Alteration of volume-regulated chloride channel during macrophage-derived foam cell formation in atherosclerosis.


PMID 21338988

Abstract

Volume-regulated Cl(-) channel (VRCC) plays a critical role in regulation of a variety of physiological functions. However, little is known whether VRCC is involved in atherosclerosis. In this study, we investigated the functions of VRCC during foam cell formation in macrophages. Treatment of RAW264.7 cells with ox-LDL increased intracellular cholesterol content as well as cell volume. After ox-LDL treatment, the resting [Cl(-)](i) in isotonic solution was decreased. Hypotonic solution reduced [Cl(-)](i) and evoked volume-regulated Cl(-) current in all the cells, however, the swelling-induced reduction of [Cl(-)](i) and increase of Cl(-) current were more prominent in ox-LDL treated cells than that in control. The increases of volume-regulated Cl(-) movement positively correlated with the intracellular cholesterol content.
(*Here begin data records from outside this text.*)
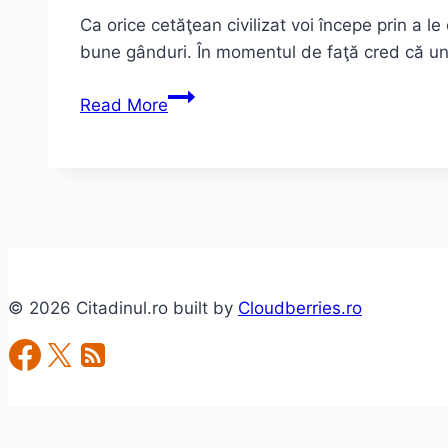
Ca orice cetăţean civilizat voi începe prin a 
bune gânduri. În momentul de faţă cred că un
1
Read More
Martie,
Mărţisor.
De
unde,
pâna
unde,
si
© 2026 Citadinul.ro built by
Cloudberries.ro
de
când?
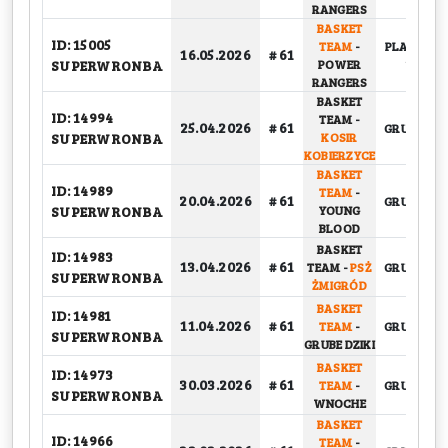
RANGERS
BASKET
ID: 15005
TEAM
-
PLAY-OFF,
16.05.2026
# 61
SUPERWRONBA
POWER
1/4
RANGERS
BASKET
ID: 14994
TEAM
-
25.04.2026
# 61
GRUPOWY
SUPERWRONBA
KOSIR
KOBIERZYCE
BASKET
ID: 14989
TEAM
-
20.04.2026
# 61
GRUPOWY
SUPERWRONBA
YOUNG
BLOOD
BASKET
ID: 14983
13.04.2026
# 61
TEAM
-
PSŻ
GRUPOWY
SUPERWRONBA
ŻMIGRÓD
BASKET
ID: 14981
11.04.2026
# 61
TEAM
-
GRUPOWY
SUPERWRONBA
GRUBE DZIKI
BASKET
ID: 14973
30.03.2026
# 61
TEAM
-
GRUPOWY
SUPERWRONBA
WNOCHE
BASKET
ID: 14966
TEAM
-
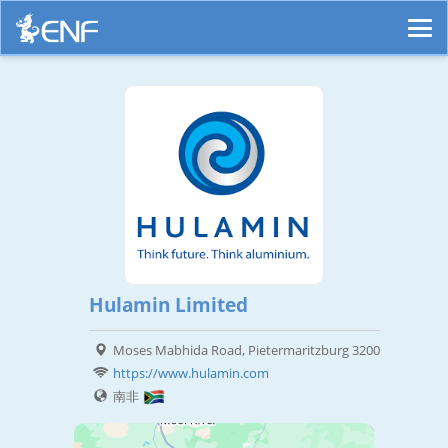
Hulamin Limited
Moses Mabhida Road, Pietermaritzburg 3200
https://www.hulamin.com
南非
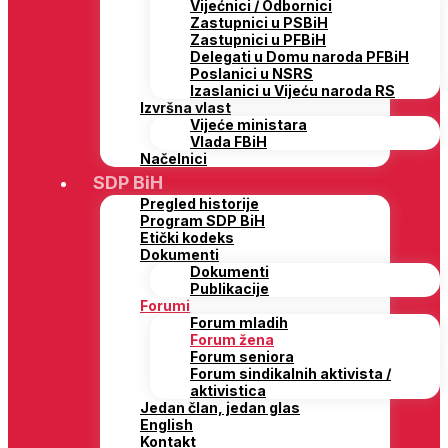
Vijećnici / Odbornici
Zastupnici u PSBiH
Zastupnici u PFBiH
Delegati u Domu naroda PFBiH
Poslanici u NSRS
Izaslanici u Vijeću naroda RS
Izvršna vlast
Vijeće ministara
Vlada FBiH
Načelnici
SDP BiH
Pregled historije
Program SDP BiH
Etički kodeks
Dokumenti
Dokumenti
Publikacije
Forumi
Forum mladih
Forum žena
Forum seniora
Forum sindikalnih aktivista /
aktivistica
Jedan član, jedan glas
English
Kontakt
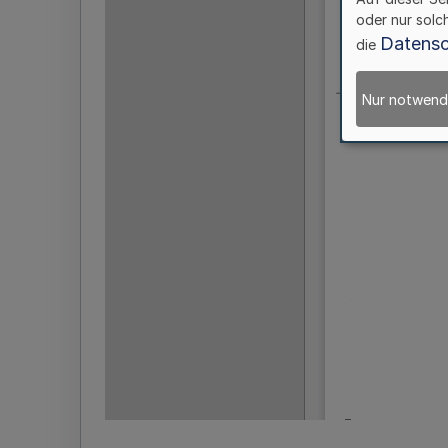
oder nur solc
Datensc
die
Nur notwend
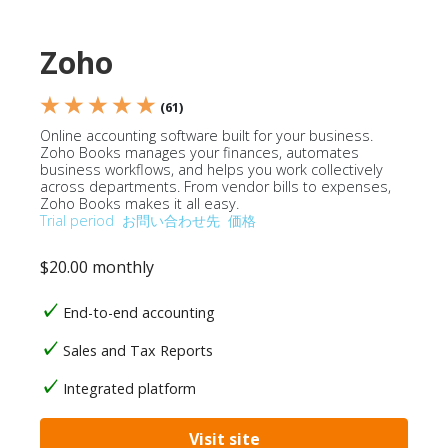
Zoho
★ ★ ★ ★ ★
(61)
Online accounting software built for your business.
Zoho Books manages your finances, automates
business workflows, and helps you work collectively
across departments. From vendor bills to expenses,
Zoho Books makes it all easy.
Trial period
お問い合わせ先
価格
$20.00 monthly
End-to-end accounting
Sales and Tax Reports
Integrated platform
Visit site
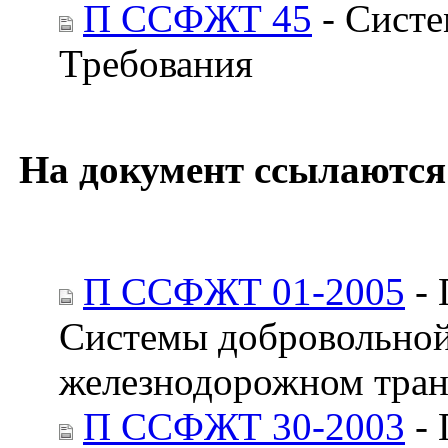
П ССФЖТ 45
- Систе
Требования
На документ ссылаются
П ССФЖТ 01-2005
- 
Системы добровольной
железнодорожном тран
П ССФЖТ 30-2003
- 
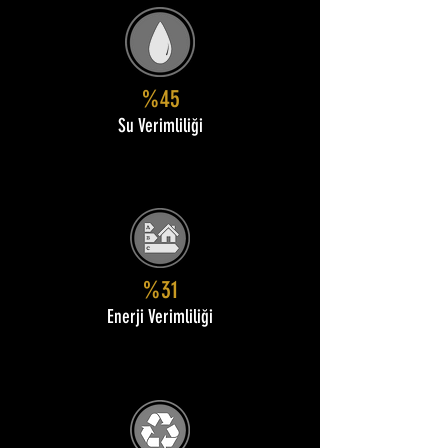
%45
Su Verimliliği
%31
Enerji Verimliliği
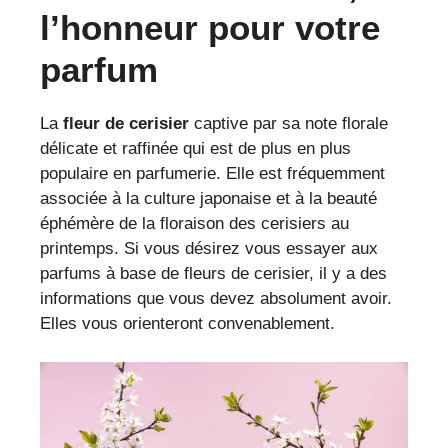
l’honneur pour votre
parfum
La
fleur de cerisier
captive par sa note florale
délicate et raffinée qui est de plus en plus
populaire en parfumerie. Elle est fréquemment
associée à la culture japonaise et à la beauté
éphémère de la floraison des cerisiers au
printemps. Si vous désirez vous essayer aux
parfums à base de fleurs de cerisier, il y a des
informations que vous devez absolument avoir.
Elles vous orienteront convenablement.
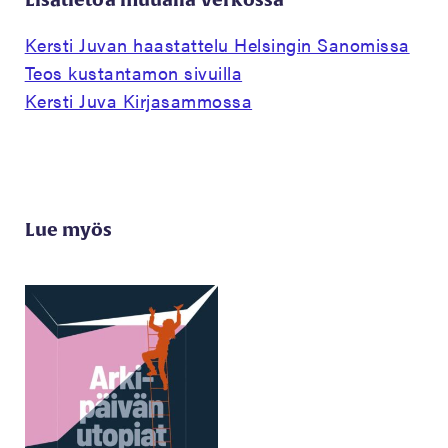
Kersti Juvan haastattelu Helsingin Sanomissa
Teos kustantamon sivuilla
Kersti Juva Kirjasammossa
Lue myös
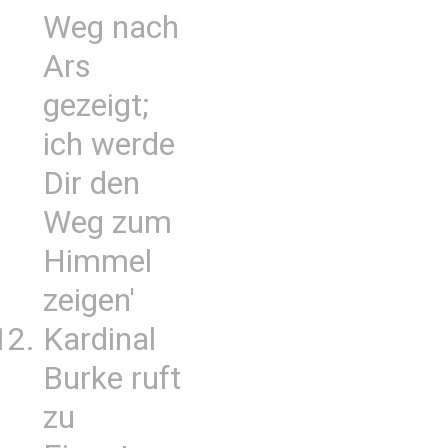
Weg nach
Ars
gezeigt;
ich werde
Dir den
Weg zum
Himmel
zeigen'
Kardinal
Burke ruft
zu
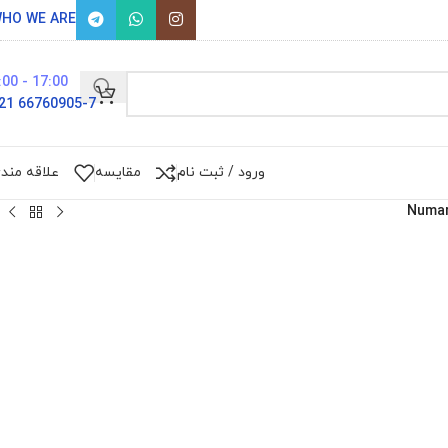
HO WE ARE
17:00 - 9:00
66760905-7 021
ورود / ثبت نام
مقایسه
علاقه مند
Moreover, in peritoneal macrophages isolated from high-fat diet ApoE(-/-) mice, the swelling-induced Cl(-) movement and current were enhanced compared with those in control group, and their increments positively correlated with atherosclerotic plaque area. Finally, activation of VRCC by hypotonic medium significantly accelerated, whereas, inhibition of VRCC with Cl(-) channel blockers remarkably attenuated, ox-LDL-induced macrophage-derived foam cell formation. The activity of VRCC is augmented during macrophage-derived foam cell formation. Activation of VRCC accelerated, whereas, inhibition of VRCC attenuated, ox-LDL-induced lipid accumulation in macrophages, suggesting VRCC is involved in the regulation of foam cell formation.